# Material for this exercise
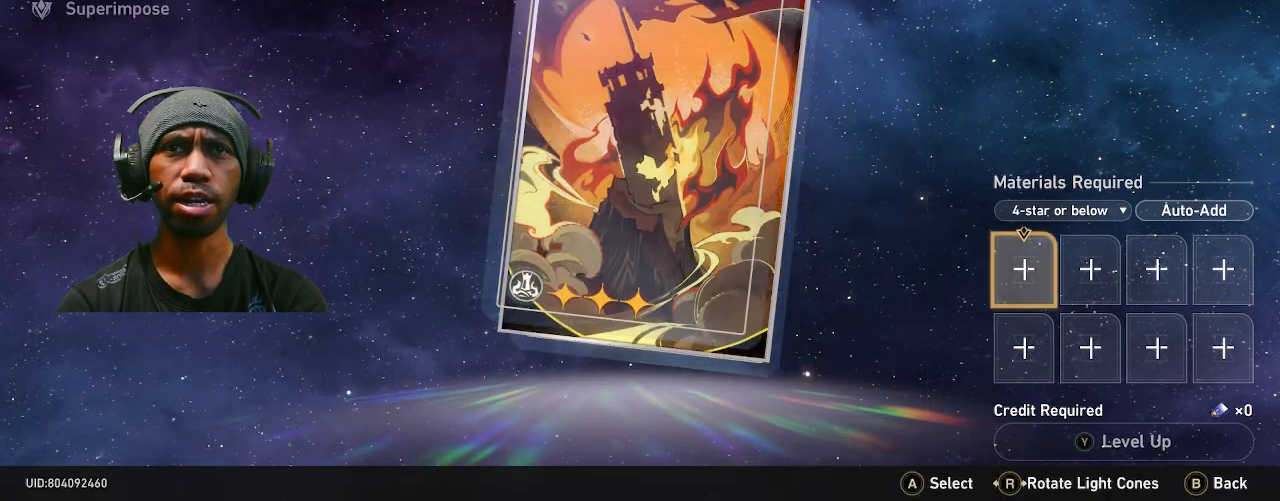
{"dt_ms": 500, "buttons": ["R2"], "left_stick": "center", "right_stick": "center", "events": [[100, "CIRCLE", "up"]]}
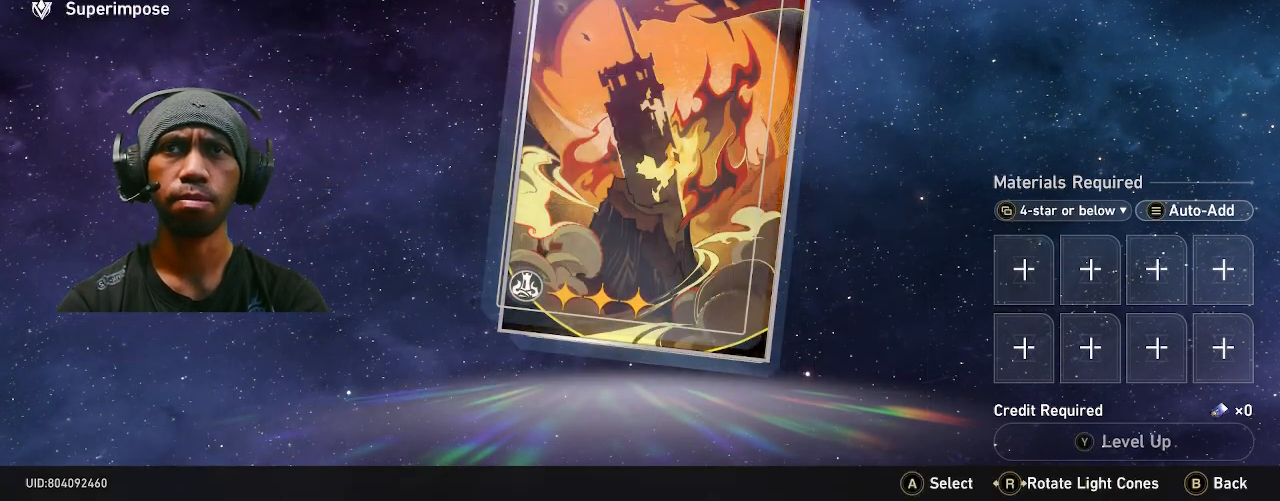
{"dt_ms": 500, "buttons": ["R2"], "left_stick": "center", "right_stick": "center", "events": [[267, "CIRCLE", "down"], [333, "CIRCLE", "up"]]}
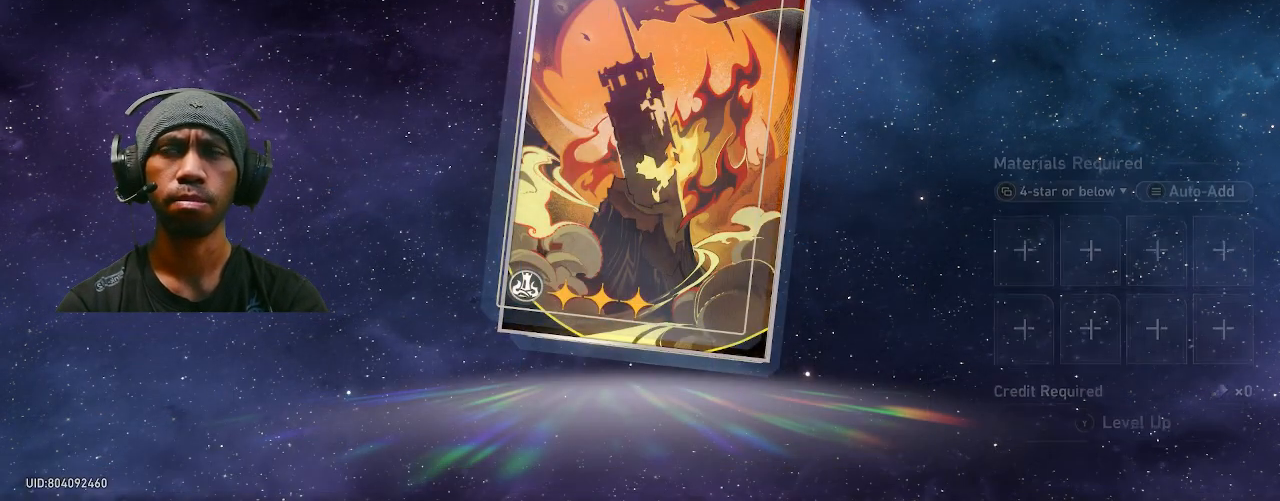
{"dt_ms": 500, "buttons": ["R2"], "left_stick": "center", "right_stick": "center", "events": []}
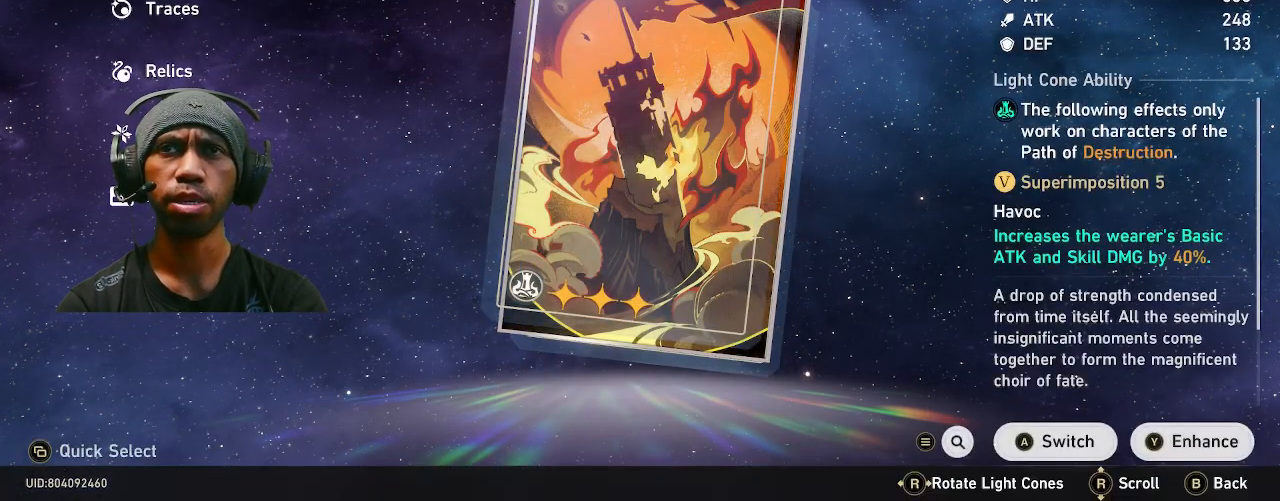
{"dt_ms": 500, "buttons": ["R2"], "left_stick": "center", "right_stick": "center", "events": []}
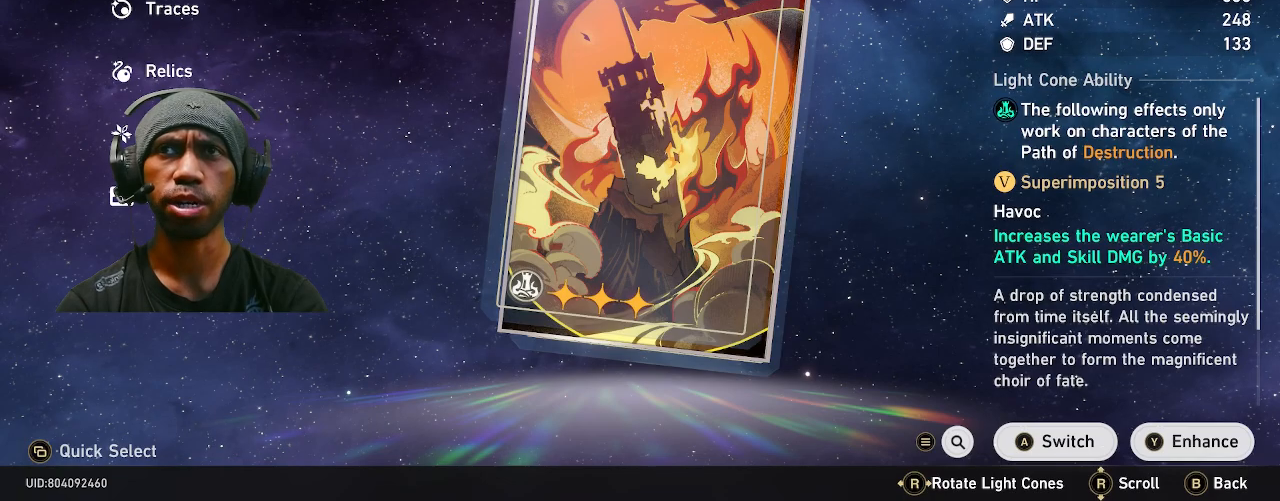
{"dt_ms": 1000, "buttons": ["R2"], "left_stick": "center", "right_stick": "center", "events": [[650, "TRIANGLE", "down"], [800, "TRIANGLE", "up"]]}
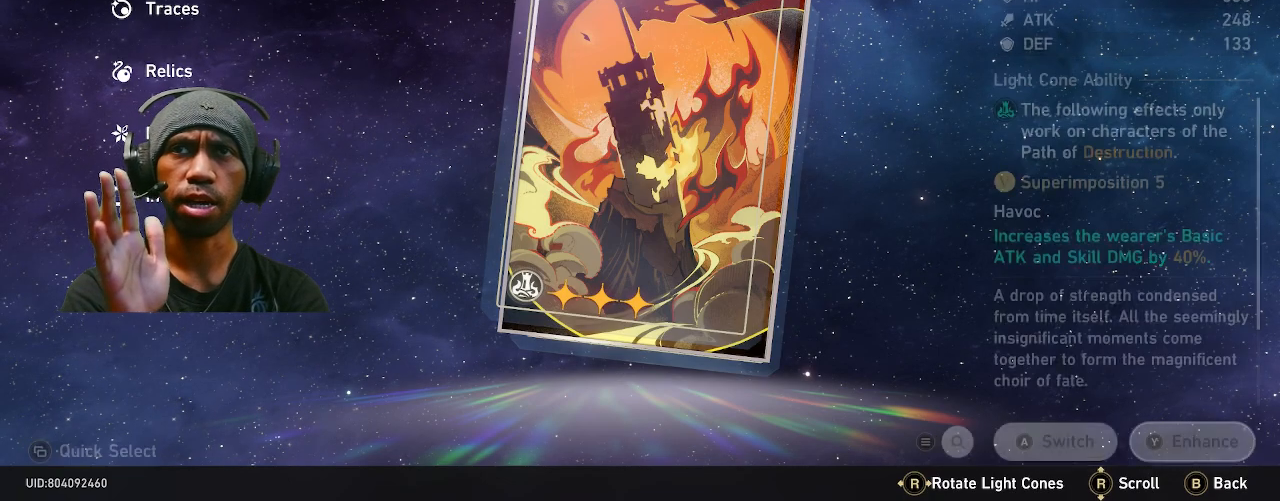
{"dt_ms": 500, "buttons": ["R2"], "left_stick": "center", "right_stick": "center", "events": []}
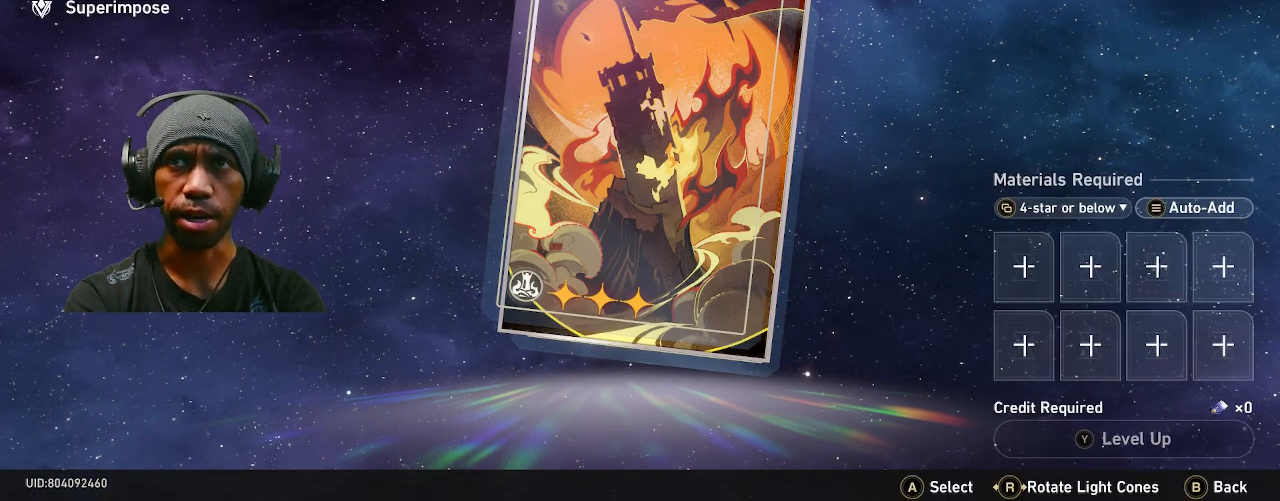
{"dt_ms": 500, "buttons": ["R2"], "left_stick": "center", "right_stick": "center", "events": []}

# Exercise requirements
Line by line, write out the material above exactly, with no images.

# Written answer
{"dt_ms": 500, "buttons": ["R2"], "left_stick": "center", "right_stick": "center", "events": [[100, "CIRCLE", "up"]]}
{"dt_ms": 500, "buttons": ["R2"], "left_stick": "center", "right_stick": "center", "events": [[267, "CIRCLE", "down"], [333, "CIRCLE", "up"]]}
{"dt_ms": 500, "buttons": ["R2"], "left_stick": "center", "right_stick": "center", "events": []}
{"dt_ms": 500, "buttons": ["R2"], "left_stick": "center", "right_stick": "center", "events": []}
{"dt_ms": 1000, "buttons": ["R2"], "left_stick": "center", "right_stick": "center", "events": [[650, "TRIANGLE", "down"], [800, "TRIANGLE", "up"]]}
{"dt_ms": 500, "buttons": ["R2"], "left_stick": "center", "right_stick": "center", "events": []}
{"dt_ms": 500, "buttons": ["R2"], "left_stick": "center", "right_stick": "center", "events": []}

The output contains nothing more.